Even at the height of the war, ethnic conflicts in the North Caucasus apparently did not fully subside. Kazakov tells an amazing story of ethnic Karachays well-positioned in the German military establishment who tried to proclaim an “independent Karachay state” in 1943. The head of the Karachay-populated area occupied by the Germans, Kadi Bairamukov, and the mayor of Kislovodsk (a resort town now part of Stavropol region), Majir Kochkarov, allegedly visited Berlin and tried to lobby the German ministry for the East to establish an independent Karachay state, to include Balkaria and with Kislovodsk as its capital. The Karachay activists even held a plebiscite in the territories that were set to become part of the new state. After some consideration, the German occupation command decided to postpone the decision since the war was still not over. The desire to dissolve Kabardino-Balkaria and Karachaevo-Cherkessia in order to establish ethnically-related territorial units made up of Kabardins and Cherkess, on one side, and Balkars and Karachays, on the other, have persisted ever since, erupting into several political crises in both republics during the past two decades.
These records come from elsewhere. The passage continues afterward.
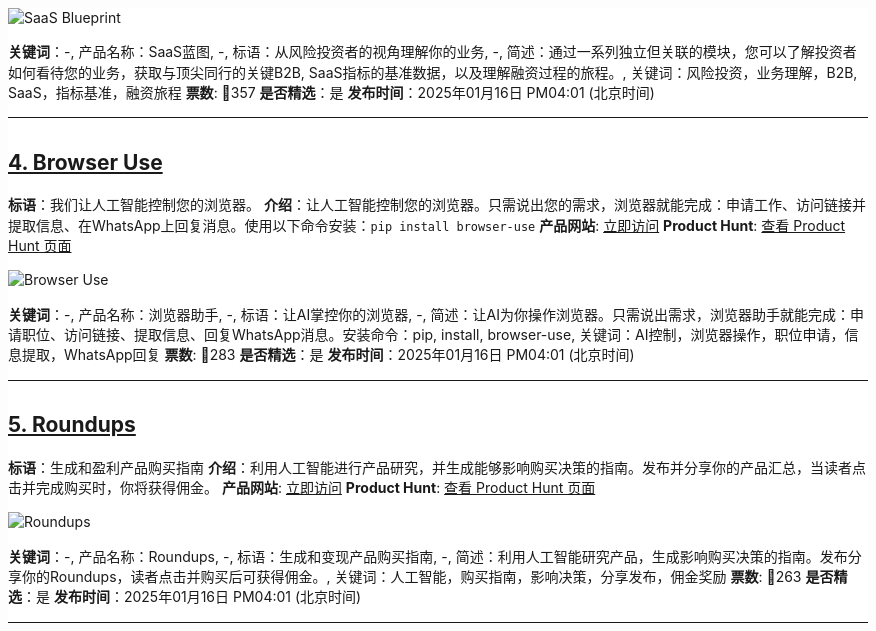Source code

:![SaaS Blueprint](https://ph-files.imgix.net/1eea644d-9043-4dd6-b234-9b5896d59eb7.png?auto=format&fit=crop&frame=1&h=512&w=1024)

**关键词**：-, 产品名称：SaaS蓝图, -, 标语：从风险投资者的视角理解你的业务, -, 简述：通过一系列独立但关联的模块，您可以了解投资者如何看待您的业务，获取与顶尖同行的关键B2B, SaaS指标的基准数据，以及理解融资过程的旅程。, 关键词：风险投资，业务理解，B2B, SaaS，指标基准，融资旅程
**票数**: 🔺357
**是否精选**：是
**发布时间**：2025年01月16日 PM04:01 (北京时间)

---

## [4. Browser Use](https://www.producthunt.com/posts/browser-use?utm_campaign=producthunt-api&utm_medium=api-v2&utm_source=Application%3A+nextauth+%28ID%3A+151633%29)
**标语**：我们让人工智能控制您的浏览器。
**介绍**：让人工智能控制您的浏览器。只需说出您的需求，浏览器就能完成：申请工作、访问链接并提取信息、在WhatsApp上回复消息。使用以下命令安装：`pip install browser-use`
**产品网站**: [立即访问](https://www.producthunt.com/r/OFGXFUAHSUAFOO?utm_campaign=producthunt-api&utm_medium=api-v2&utm_source=Application%3A+nextauth+%28ID%3A+151633%29)
**Product Hunt**: [查看 Product Hunt 页面](https://www.producthunt.com/posts/browser-use?utm_campaign=producthunt-api&utm_medium=api-v2&utm_source=Application%3A+nextauth+%28ID%3A+151633%29)

![Browser Use](https://ph-files.imgix.net/e6d0f3f9-62dc-4633-8444-faf324f5d51d.gif?auto=format&fit=crop&frame=1&h=512&w=1024)

**关键词**：-, 产品名称：浏览器助手, -, 标语：让AI掌控你的浏览器, -, 简述：让AI为你操作浏览器。只需说出需求，浏览器助手就能完成：申请职位、访问链接、提取信息、回复WhatsApp消息。安装命令：pip, install, browser-use, 关键词：AI控制，浏览器操作，职位申请，信息提取，WhatsApp回复
**票数**: 🔺283
**是否精选**：是
**发布时间**：2025年01月16日 PM04:01 (北京时间)

---

## [5. Roundups](https://www.producthunt.com/posts/roundups?utm_campaign=producthunt-api&utm_medium=api-v2&utm_source=Application%3A+nextauth+%28ID%3A+151633%29)
**标语**：生成和盈利产品购买指南
**介绍**：利用人工智能进行产品研究，并生成能够影响购买决策的指南。发布并分享你的产品汇总，当读者点击并完成购买时，你将获得佣金。
**产品网站**: [立即访问](https://www.producthunt.com/r/DDC2JMKNRHFBU4?utm_campaign=producthunt-api&utm_medium=api-v2&utm_source=Application%3A+nextauth+%28ID%3A+151633%29)
**Product Hunt**: [查看 Product Hunt 页面](https://www.producthunt.com/posts/roundups?utm_campaign=producthunt-api&utm_medium=api-v2&utm_source=Application%3A+nextauth+%28ID%3A+151633%29)

![Roundups](https://ph-files.imgix.net/8b262088-42e7-4577-81de-52155ae06e48.png?auto=format&fit=crop&frame=1&h=512&w=1024)

**关键词**：-, 产品名称：Roundups, -, 标语：生成和变现产品购买指南, -, 简述：利用人工智能研究产品，生成影响购买决策的指南。发布分享你的Roundups，读者点击并购买后可获得佣金。, 关键词：人工智能，购买指南，影响决策，分享发布，佣金奖励
**票数**: 🔺263
**是否精选**：是
**发布时间**：2025年01月16日 PM04:01 (北京时间)

---
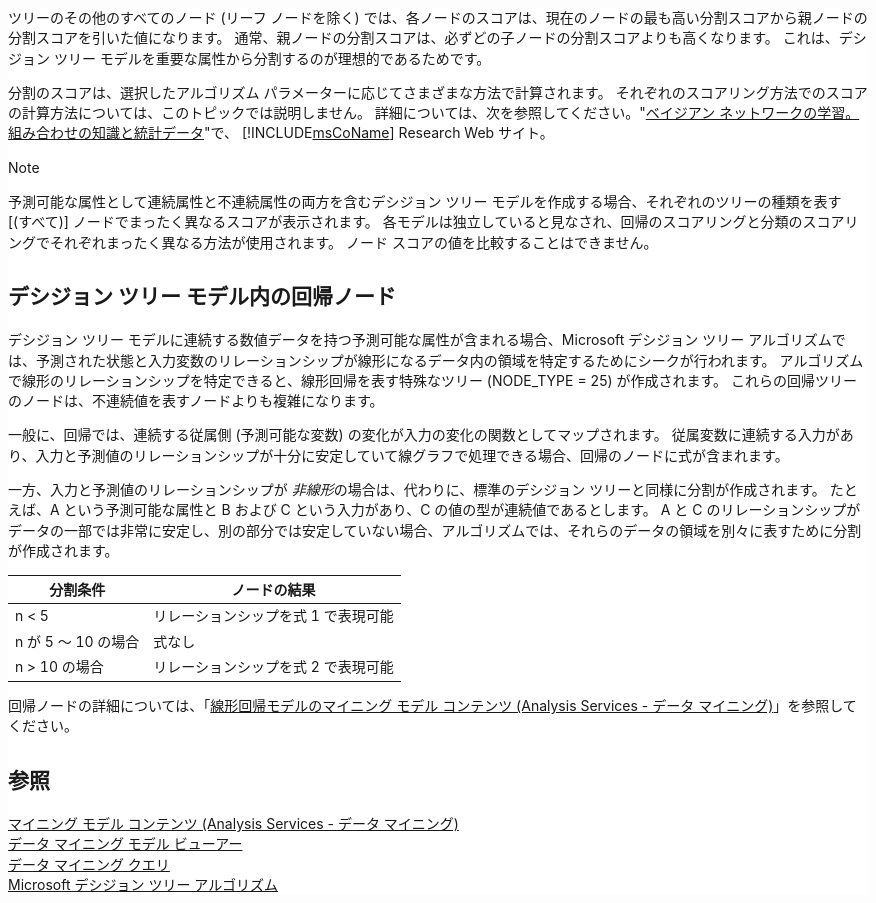  ツリーのその他のすべてのノード (リーフ ノードを除く) では、各ノードのスコアは、現在のノードの最も高い分割スコアから親ノードの分割スコアを引いた値になります。 通常、親ノードの分割スコアは、必ずどの子ノードの分割スコアよりも高くなります。 これは、デシジョン ツリー モデルを重要な属性から分割するのが理想的であるためです。  
  
 分割のスコアは、選択したアルゴリズム パラメーターに応じてさまざまな方法で計算されます。 それぞれのスコアリング方法でのスコアの計算方法については、このトピックでは説明しません。 詳細については、次を参照してください。"[ベイジアン ネットワークの学習。組み合わせの知識と統計データ](https://go.microsoft.com/fwlink/?LinkId=45963)"で、 [!INCLUDE[msCoName](../../includes/msconame-md.md)] Research Web サイト。  
  
> [!NOTE]  
>  予測可能な属性として連続属性と不連続属性の両方を含むデシジョン ツリー モデルを作成する場合、それぞれのツリーの種類を表す [(すべて)] ノードでまったく異なるスコアが表示されます。 各モデルは独立していると見なされ、回帰のスコアリングと分類のスコアリングでそれぞれまったく異なる方法が使用されます。 ノード スコアの値を比較することはできません。  
  
##  <a name="bkmk_RegressionNodes"></a> デシジョン ツリー モデル内の回帰ノード  
 デシジョン ツリー モデルに連続する数値データを持つ予測可能な属性が含まれる場合、Microsoft デシジョン ツリー アルゴリズムでは、予測された状態と入力変数のリレーションシップが線形になるデータ内の領域を特定するためにシークが行われます。 アルゴリズムで線形のリレーションシップを特定できると、線形回帰を表す特殊なツリー (NODE_TYPE = 25) が作成されます。 これらの回帰ツリーのノードは、不連続値を表すノードよりも複雑になります。  
  
 一般に、回帰では、連続する従属側 (予測可能な変数) の変化が入力の変化の関数としてマップされます。 従属変数に連続する入力があり、入力と予測値のリレーションシップが十分に安定していて線グラフで処理できる場合、回帰のノードに式が含まれます。  
  
 一方、入力と予測値のリレーションシップが *非線形*の場合は、代わりに、標準のデシジョン ツリーと同様に分割が作成されます。 たとえば、A という予測可能な属性と B および C という入力があり、C の値の型が連続値であるとします。 A と C のリレーションシップがデータの一部では非常に安定し、別の部分では安定していない場合、アルゴリズムでは、それらのデータの領域を別々に表すために分割が作成されます。  
  
|分割条件|ノードの結果|  
|---------------------|--------------------|  
|n \< 5|リレーションシップを式 1 で表現可能|  
|n が 5 ～ 10 の場合|式なし|  
|n > 10 の場合|リレーションシップを式 2 で表現可能|  
  
 回帰ノードの詳細については、「[線形回帰モデルのマイニング モデル コンテンツ &#40;Analysis Services - データ マイニング&#41;](mining-model-content-for-linear-regression-models-analysis-services-data-mining.md)」を参照してください。  
  
## <a name="see-also"></a>参照  
 [マイニング モデル コンテンツ &#40;Analysis Services - データ マイニング&#41;](mining-model-content-analysis-services-data-mining.md)   
 [データ マイニング モデル ビューアー](data-mining-model-viewers.md)   
 [データ マイニング クエリ](data-mining-queries.md)   
 [Microsoft デシジョン ツリー アルゴリズム](microsoft-decision-trees-algorithm.md)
It is hard to verify the truthfulness of this story. However, it is very likely that Soviet officialdom perceived the Karachays as a whole as trying to break away from the Soviet Union as soon as the Germans came to the North Caucasus. In addition, the group of Zankishiev, Zhangurazov and Tabaksoev, propped up by the Germans, reportedly managed to capture Kabardino-Balkaria’s Cherek district prior to the Germans’ takeover of the area. This probably partly explains why Stalin deported the closely related Karachays and Balkars en masse to remote areas of Kazakhstan and Kyrgyzstan by the end of 1943 and the beginning of 1944, respectively. The Karachays became the first people in the USSR sent into mass exile. At the same time, according to Kazakov’s study, many other North Caucasian peoples, if not all, collaborated with the Germans in one way or another, but not all of them were the target of Stalin’s wrath.
In particular, the author provides revealing data about eight groups of commandos presumably airlifted by the German military into Checheno-Ingushetia during the war. The groups included 13 Chechens, 16 Ingush, 21 Ossetians, 15 Germans, five Dagestanis, three Kabardins (aka Circassians), two Georgians, one ethnic Russian and a Kazakh. Ossetians, traditionally thought of as particularly loyal to Russia, were apparently willing to fight the Soviet army just as the other North Caucasian émigré groups. Furthermore, in the list provided of hostile émigré activists, Ossetians by far outnumbered Chechens and Ingush put together. Despite that, Stalin sent the Chechens and Ingush into exile in 1944, but did not touch the Ossetians.
Sultan-Girei Klych, a Circassian from Adygea and former Russian imperial army general, tried to organize the Circassians into a “voluntary army” with German support to fight the Soviet army. Reportedly, Klych’s mission largely failed because he was unable to establish “a Circassian army” even though he promised self-government for the Circassians.